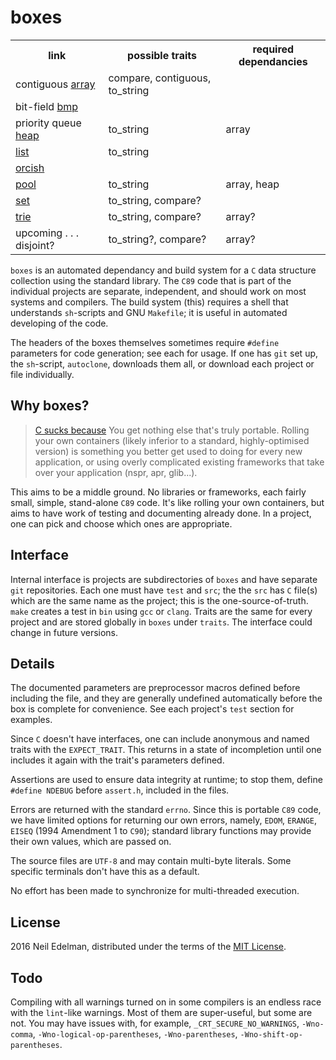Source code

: # boxes #

<table><tr>
	<th>link</th>
	<th>possible traits</th>
	<th>required dependancies</th>
</tr><tr>
	<td>contiguous <a href="https://github.com/neil-edelman/array">array</a></td>
	<td>compare, contiguous, to_string</td>
	<td></td>
</tr><tr>
	<td>bit-field <a href = "https://github.com/neil-edelman/bmp">bmp</a></td>
	<td></td>
	<td></td>
</tr><tr>
	<td>priority queue <a href = "https://github.com/neil-edelman/heap">heap</a></td>
	<td>to_string</td>
	<td>array</td>
</tr><tr>
	<td><a href = "https://github.com/neil-edelman/list">list</a></td>
	<td>to_string</td>
	<td></td>
</tr><tr>
	<td><a href = "https://github.com/neil-edelman/orcish">orcish</a></td>
	<td></td>
	<td></td>
</tr><tr>
	<td><a href = "https://github.com/neil-edelman/pool">pool</a></td>
	<td>to_string</td>
	<td>array, heap</td>
</tr><tr>
	<td><a href = "https://github.com/neil-edelman/set">set</a></td>
	<td>to_string, compare?</td>
	<td></td>
</tr><tr>
	<td><a href = "https://github.com/neil-edelman/trie">trie</a></td>
	<td>to_string, compare?</td>
	<td>array?</td>
</tr><tr>
	<td>upcoming . . . disjoint?</td>
	<td>to_string?, compare?</td>
	<td>array?</td>
</tr></table>

`boxes` is an automated dependancy and build system for a `C` data structure
collection using the standard library. The `C89` code that is part of the individual
projects are separate, independent, and should work on most systems and
compilers. The build system (this) requires a shell that understands `sh`-scripts
and GNU `Makefile`; it is useful in automated developing of the code.

The headers of the boxes themselves sometimes require `#define` parameters
for code generation; see each for usage. If one has `git` set up, the `sh`-script,
`autoclone`, downloads them all, or download each project or file individually.

## Why boxes? ##

> [C sucks because](https://wiki.theory.org/index.php/YourLanguageSucks#C_sucks_because)
> You get nothing else that's truly portable. Rolling your own containers (likely
> inferior to a standard, highly-optimised version) is something you better get
> used to doing for every new application, or using overly complicated existing
> frameworks that take over your application (nspr, apr, glib...).

This aims to be a middle ground. No libraries or frameworks, each fairly small,
simple, stand-alone `C89` code. It's like rolling your own containers, but aims
to have work of testing and documenting already done. In a project, one can
pick and choose which ones are appropriate.

## Interface ##

Internal interface is projects are subdirectories of `boxes` and have separate
`git` repositories. Each one must have `test` and `src`; the the `src` has `C`
file(s) which are the same name as the project; this is the one-source-of-truth.
`make` creates a test in `bin` using `gcc` or `clang`. Traits are the same for
every project and are stored globally in `boxes` under `traits`. The interface
could change in future versions.

## Details ##

The documented parameters are preprocessor macros defined before
including the file, and they are generally undefined automatically before
the box is complete for convenience. See each project's `test` section
for examples.

Since `C` doesn't have interfaces, one can include anonymous and
named traits with the `EXPECT_TRAIT`. This returns in a state of
incompletion until one includes it again with the trait's parameters
defined.

Assertions are used to ensure data integrity at runtime; to stop them,
define `#define NDEBUG` before `assert.h`, included in the files.

Errors are returned with the standard `errno`. Since this is portable `C89`
code, we have limited options for returning our own errors, namely,
`EDOM`, `ERANGE`, `EISEQ` (1994 Amendment 1 to `C90`); standard library
functions may provide their own values, which are passed on.

The source files are `UTF-8` and may contain multi-byte literals. Some
specific terminals don't have this as a default.

No effort has been made to synchronize for multi-threaded execution.

## License ##

2016 Neil Edelman, distributed under the terms of the
[MIT License](https://opensource.org/licenses/MIT).

## Todo ##

Compiling with all warnings turned on in some compilers is an endless race
with the `lint`-like warnings. Most of them are super-useful, but some are
not. You may have issues with, for example, `_CRT_SECURE_NO_WARNINGS`,
`-Wno-comma`, `-Wno-logical-op-parentheses`, `-Wno-parentheses`,
`-Wno-shift-op-parentheses`.
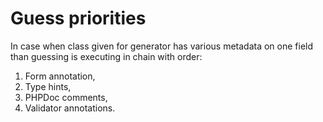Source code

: # Guess priorities

In case when class given for generator has various metadata on one field than guessing is executing in chain with order:

1. Form annotation,
2. Type hints,
3. PHPDoc comments,
4. Validator annotations.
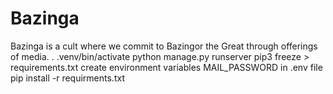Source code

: # Bazinga
Bazinga is a cult where we commit to Bazingor the Great through offerings of media.
. .venv/bin/activate
python manage.py runserver
pip3 freeze > requirements.txt
create environment variables MAIL_PASSWORD in .env file
pip install -r requirments.txt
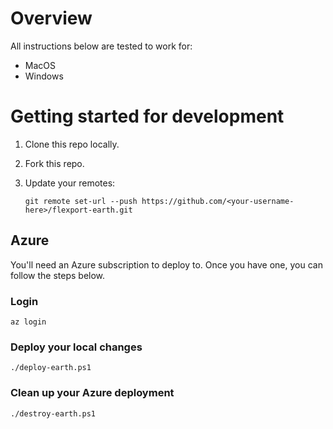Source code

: # Overview

All instructions below are tested to work for:
- MacOS
- Windows

# Getting started for development

1. Clone this repo locally.
2. Fork this repo.
3. Update your remotes:

    `git remote set-url --push https://github.com/<your-username-here>/flexport-earth.git`

## Azure

You'll need an Azure subscription to deploy to. Once you have one, you can follow the steps below.

### Login

    az login

### Deploy your local changes

    ./deploy-earth.ps1

### Clean up your Azure deployment

    ./destroy-earth.ps1
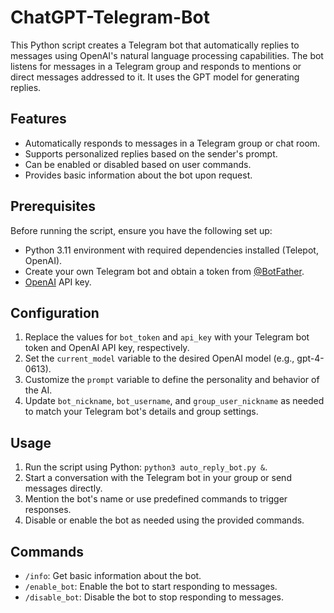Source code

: # ChatGPT-Telegram-Bot

This Python script creates a Telegram bot that automatically replies to messages using OpenAI's natural language processing capabilities. The bot listens for messages in a Telegram group and responds to mentions or direct messages addressed to it. It uses the GPT model for generating replies.

## Features

- Automatically responds to messages in a Telegram group or chat room.
- Supports personalized replies based on the sender's prompt.
- Can be enabled or disabled based on user commands.
- Provides basic information about the bot upon request.

## Prerequisites

Before running the script, ensure you have the following set up:
- Python 3.11 environment with required dependencies installed (Telepot, OpenAI).
- Create your own Telegram bot and obtain a token from [@BotFather](https://core.telegram.org/bots).
- [OpenAI](https://platform.openai.com/) API key.

## Configuration

1. Replace the values for `bot_token` and `api_key` with your Telegram bot token and OpenAI API key, respectively.
2. Set the `current_model` variable to the desired OpenAI model (e.g., gpt-4-0613).
3. Customize the `prompt` variable to define the personality and behavior of the AI.
4. Update `bot_nickname`, `bot_username`, and `group_user_nickname` as needed to match your Telegram bot's details and group settings.

## Usage

1. Run the script using Python: `python3 auto_reply_bot.py &`.
2. Start a conversation with the Telegram bot in your group or send messages directly.
3. Mention the bot's name or use predefined commands to trigger responses.
4. Disable or enable the bot as needed using the provided commands.

## Commands

- `/info`: Get basic information about the bot.
- `/enable_bot`: Enable the bot to start responding to messages.
- `/disable_bot`: Disable the bot to stop responding to messages.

_ _ _

Work to complete: Please reproduce the source text of all the items above with every "to_string" switched to "to_str" and nothing else altered. Leave the pictures out of your answer.

Task solution:
Source code

: # boxes #

<table><tr>
	<th>link</th>
	<th>possible traits</th>
	<th>required dependancies</th>
</tr><tr>
	<td>contiguous <a href="https://github.com/neil-edelman/array">array</a></td>
	<td>compare, contiguous, to_str</td>
	<td></td>
</tr><tr>
	<td>bit-field <a href = "https://github.com/neil-edelman/bmp">bmp</a></td>
	<td></td>
	<td></td>
</tr><tr>
	<td>priority queue <a href = "https://github.com/neil-edelman/heap">heap</a></td>
	<td>to_str</td>
	<td>array</td>
</tr><tr>
	<td><a href = "https://github.com/neil-edelman/list">list</a></td>
	<td>to_str</td>
	<td></td>
</tr><tr>
	<td><a href = "https://github.com/neil-edelman/orcish">orcish</a></td>
	<td></td>
	<td></td>
</tr><tr>
	<td><a href = "https://github.com/neil-edelman/pool">pool</a></td>
	<td>to_str</td>
	<td>array, heap</td>
</tr><tr>
	<td><a href = "https://github.com/neil-edelman/set">set</a></td>
	<td>to_str, compare?</td>
	<td></td>
</tr><tr>
	<td><a href = "https://github.com/neil-edelman/trie">trie</a></td>
	<td>to_str, compare?</td>
	<td>array?</td>
</tr><tr>
	<td>upcoming . . . disjoint?</td>
	<td>to_str?, compare?</td>
	<td>array?</td>
</tr></table>

`boxes` is an automated dependancy and build system for a `C` data structure
collection using the standard library. The `C89` code that is part of the individual
projects are separate, independent, and should work on most systems and
compilers. The build system (this) requires a shell that understands `sh`-scripts
and GNU `Makefile`; it is useful in automated developing of the code.

The headers of the boxes themselves sometimes require `#define` parameters
for code generation; see each for usage. If one has `git` set up, the `sh`-script,
`autoclone`, downloads them all, or download each project or file individually.

## Why boxes? ##

> [C sucks because](https://wiki.theory.org/index.php/YourLanguageSucks#C_sucks_because)
> You get nothing else that's truly portable. Rolling your own containers (likely
> inferior to a standard, highly-optimised version) is something you better get
> used to doing for every new application, or using overly complicated existing
> frameworks that take over your application (nspr, apr, glib...).

This aims to be a middle ground. No libraries or frameworks, each fairly small,
simple, stand-alone `C89` code. It's like rolling your own containers, but aims
to have work of testing and documenting already done. In a project, one can
pick and choose which ones are appropriate.

## Interface ##

Internal interface is projects are subdirectories of `boxes` and have separate
`git` repositories. Each one must have `test` and `src`; the the `src` has `C`
file(s) which are the same name as the project; this is the one-source-of-truth.
`make` creates a test in `bin` using `gcc` or `clang`. Traits are the same for
every project and are stored globally in `boxes` under `traits`. The interface
could change in future versions.

## Details ##

The documented parameters are preprocessor macros defined before
including the file, and they are generally undefined automatically before
the box is complete for convenience. See each project's `test` section
for examples.

Since `C` doesn't have interfaces, one can include anonymous and
named traits with the `EXPECT_TRAIT`. This returns in a state of
incompletion until one includes it again with the trait's parameters
defined.

Assertions are used to ensure data integrity at runtime; to stop them,
define `#define NDEBUG` before `assert.h`, included in the files.

Errors are returned with the standard `errno`. Since this is portable `C89`
code, we have limited options for returning our own errors, namely,
`EDOM`, `ERANGE`, `EISEQ` (1994 Amendment 1 to `C90`); standard library
functions may provide their own values, which are passed on.

The source files are `UTF-8` and may contain multi-byte literals. Some
specific terminals don't have this as a default.

No effort has been made to synchronize for multi-threaded execution.

## License ##

2016 Neil Edelman, distributed under the terms of the
[MIT License](https://opensource.org/licenses/MIT).

## Todo ##

Compiling with all warnings turned on in some compilers is an endless race
with the `lint`-like warnings. Most of them are super-useful, but some are
not. You may have issues with, for example, `_CRT_SECURE_NO_WARNINGS`,
`-Wno-comma`, `-Wno-logical-op-parentheses`, `-Wno-parentheses`,
`-Wno-shift-op-parentheses`.
Source code

: # Guess priorities

In case when class given for generator has various metadata on one field than guessing is executing in chain with order:

1. Form annotation,
2. Type hints,
3. PHPDoc comments,
4. Validator annotations.
Source code

: # Bazinga
Bazinga is a cult where we commit to Bazingor the Great through offerings of media.
. .venv/bin/activate
python manage.py runserver
pip3 freeze > requirements.txt
create environment variables MAIL_PASSWORD in .env file
pip install -r requirments.txt
Source code

: # Overview

All instructions below are tested to work for:
- MacOS
- Windows

# Getting started for development

1. Clone this repo locally.
2. Fork this repo.
3. Update your remotes:

    `git remote set-url --push https://github.com/<your-username-here>/flexport-earth.git`

## Azure

You'll need an Azure subscription to deploy to. Once you have one, you can follow the steps below.

### Login

    az login

### Deploy your local changes

    ./deploy-earth.ps1

### Clean up your Azure deployment

    ./destroy-earth.ps1
Source code

: # ChatGPT-Telegram-Bot

This Python script creates a Telegram bot that automatically replies to messages using OpenAI's natural language processing capabilities. The bot listens for messages in a Telegram group and responds to mentions or direct messages addressed to it. It uses the GPT model for generating replies.

## Features

- Automatically responds to messages in a Telegram group or chat room.
- Supports personalized replies based on the sender's prompt.
- Can be enabled or disabled based on user commands.
- Provides basic information about the bot upon request.

## Prerequisites

Before running the script, ensure you have the following set up:
- Python 3.11 environment with required dependencies installed (Telepot, OpenAI).
- Create your own Telegram bot and obtain a token from [@BotFather](https://core.telegram.org/bots).
- [OpenAI](https://platform.openai.com/) API key.

## Configuration

1. Replace the values for `bot_token` and `api_key` with your Telegram bot token and OpenAI API key, respectively.
2. Set the `current_model` variable to the desired OpenAI model (e.g., gpt-4-0613).
3. Customize the `prompt` variable to define the personality and behavior of the AI.
4. Update `bot_nickname`, `bot_username`, and `group_user_nickname` as needed to match your Telegram bot's details and group settings.

## Usage

1. Run the script using Python: `python3 auto_reply_bot.py &`.
2. Start a conversation with the Telegram bot in your group or send messages directly.
3. Mention the bot's name or use predefined commands to trigger responses.
4. Disable or enable the bot as needed using the provided commands.

## Commands

- `/info`: Get basic information about the bot.
- `/enable_bot`: Enable the bot to start responding to messages.
- `/disable_bot`: Disable the bot to stop responding to messages.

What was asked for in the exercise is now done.